The Exodus story tells us about one of the world's first CEOs. With Passover beginning the night of April 2, it seems fitting to look at Moses' strengths and weaknesses. Was he a good leader? Did he market freedom and the Promised Land successfully?
Whether your religious traditions embrace the Old Testament or not, the Exodus story captures the responsibilities of leadership. Moses certainly has some similarities to present-day leaders, and of course some differences.
(This is a good time for a disclaimer. I am not a religious expert. Several years ago, I took a class on the Exodus. So, if you find inconsistencies from a religious perspective, don't hold them against me!)
1. It's OK to question yourself
From my recollection of Old Testament stories, one of the modus operandi of several prophets is that they don't always think they're fit for the role; and, in fact, Moses didn't want the job. He had his doubts, as I'm sure many current leaders do. Self-doubt, reflection, and evaluating decisions may be fairly typical. But not wanting the job may not be as common. Although, I'm sure some leaders didn't necessarily want to move up but were encouraged and cajoled by spouses, colleagues, the board, etc. Let's assume these are the minority.
It's healthy for leaders to question, evaluate, and consult with others when making decisions. However, once a decision is made, it's also important to go forward with confidence and conviction.

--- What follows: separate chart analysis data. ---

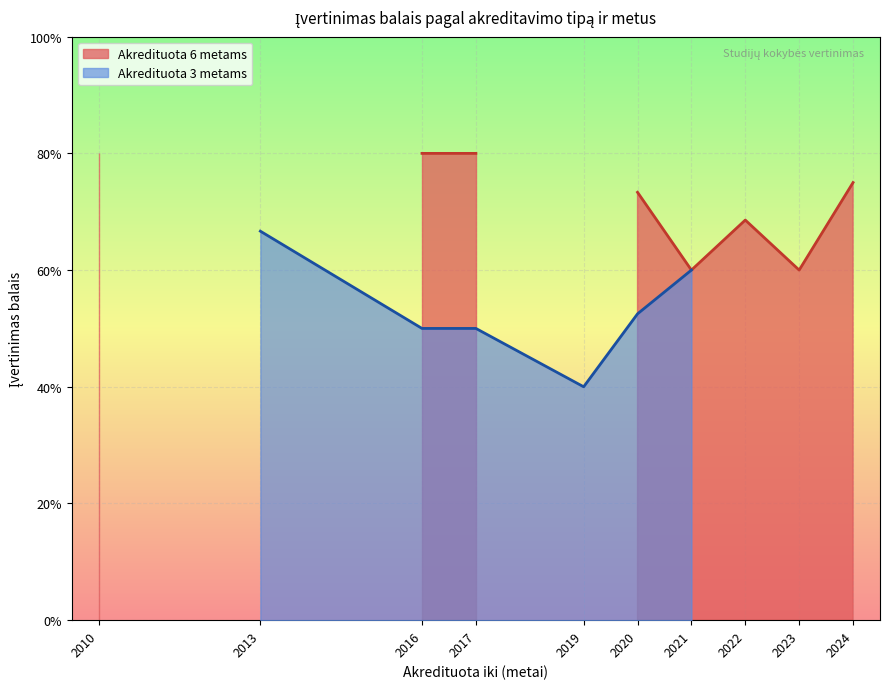

True or false: Akredituota 3 metams and Akredituota 6 metams intersect in this chart.

False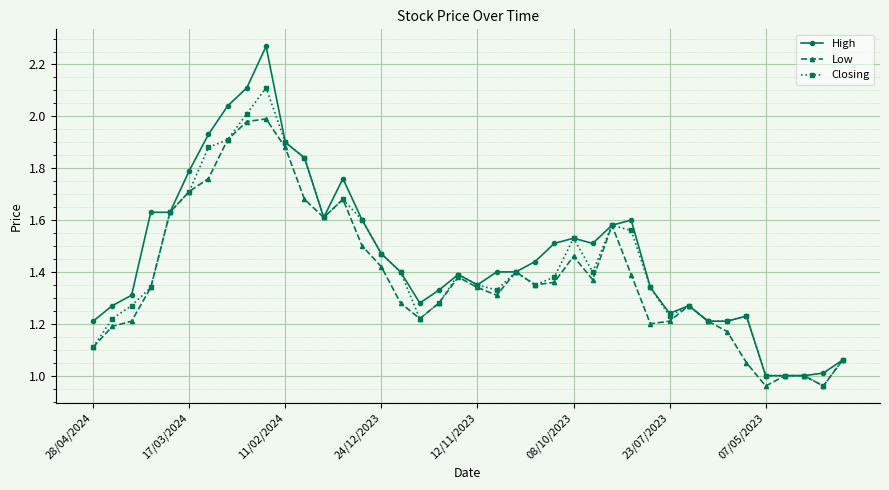

Which series has the largest range (max minus min)?

High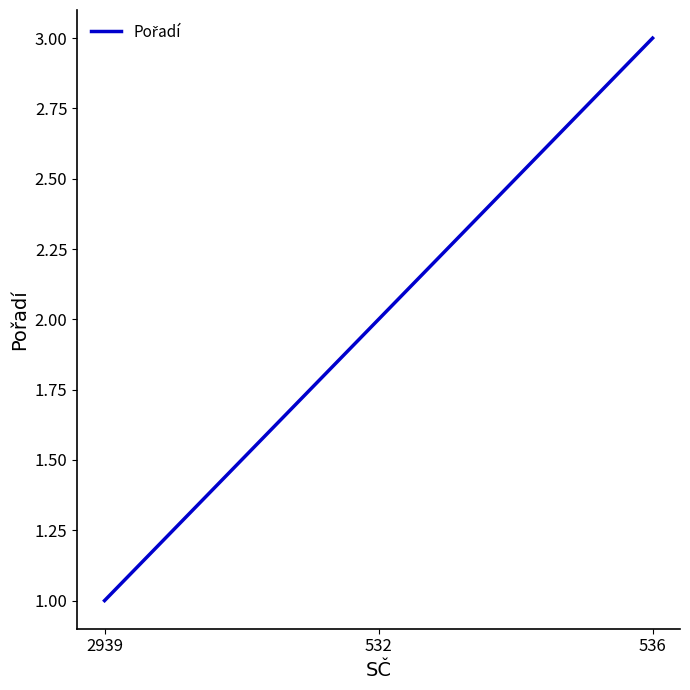

Between 2939 and 532, which is larger?

532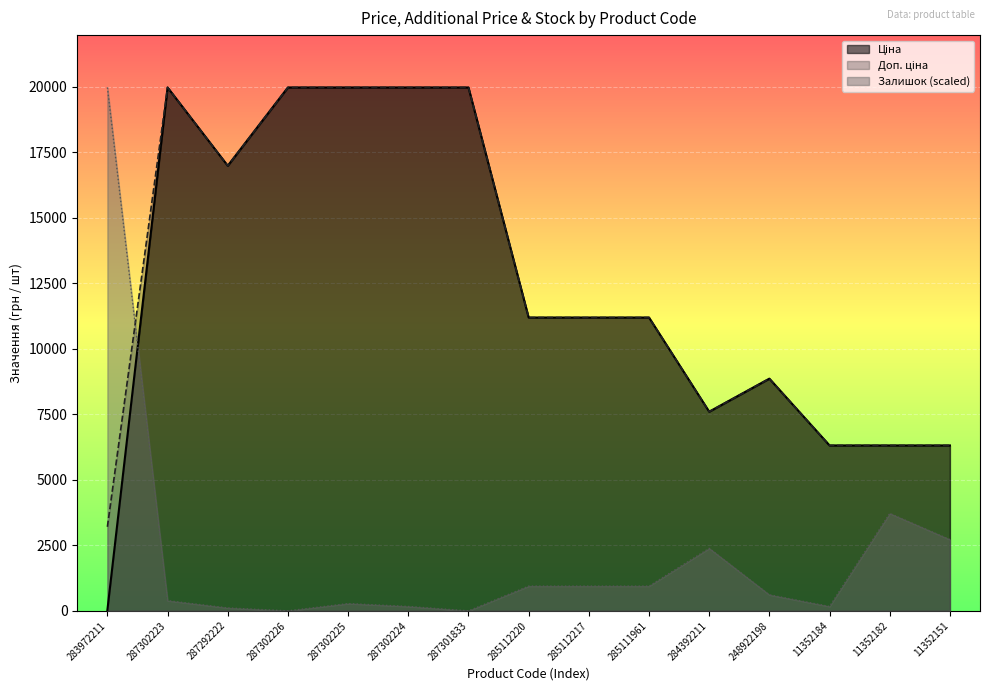

What is the total value across all series at 287292222?

34063.6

2. Get down in the trenches and listen to employees
Moses grew up with a silver spoon in his mouth, having been raised by the Pharaoh's daughter. Yet, he truly related to and understood the slaves' life of misery. After discovering his true identity, Moses discarded his Egyptian upbringing and went to live among the slaves, abandoning riches and luxuries. The rest of his life was devoted to freeing his people and listening to their issues.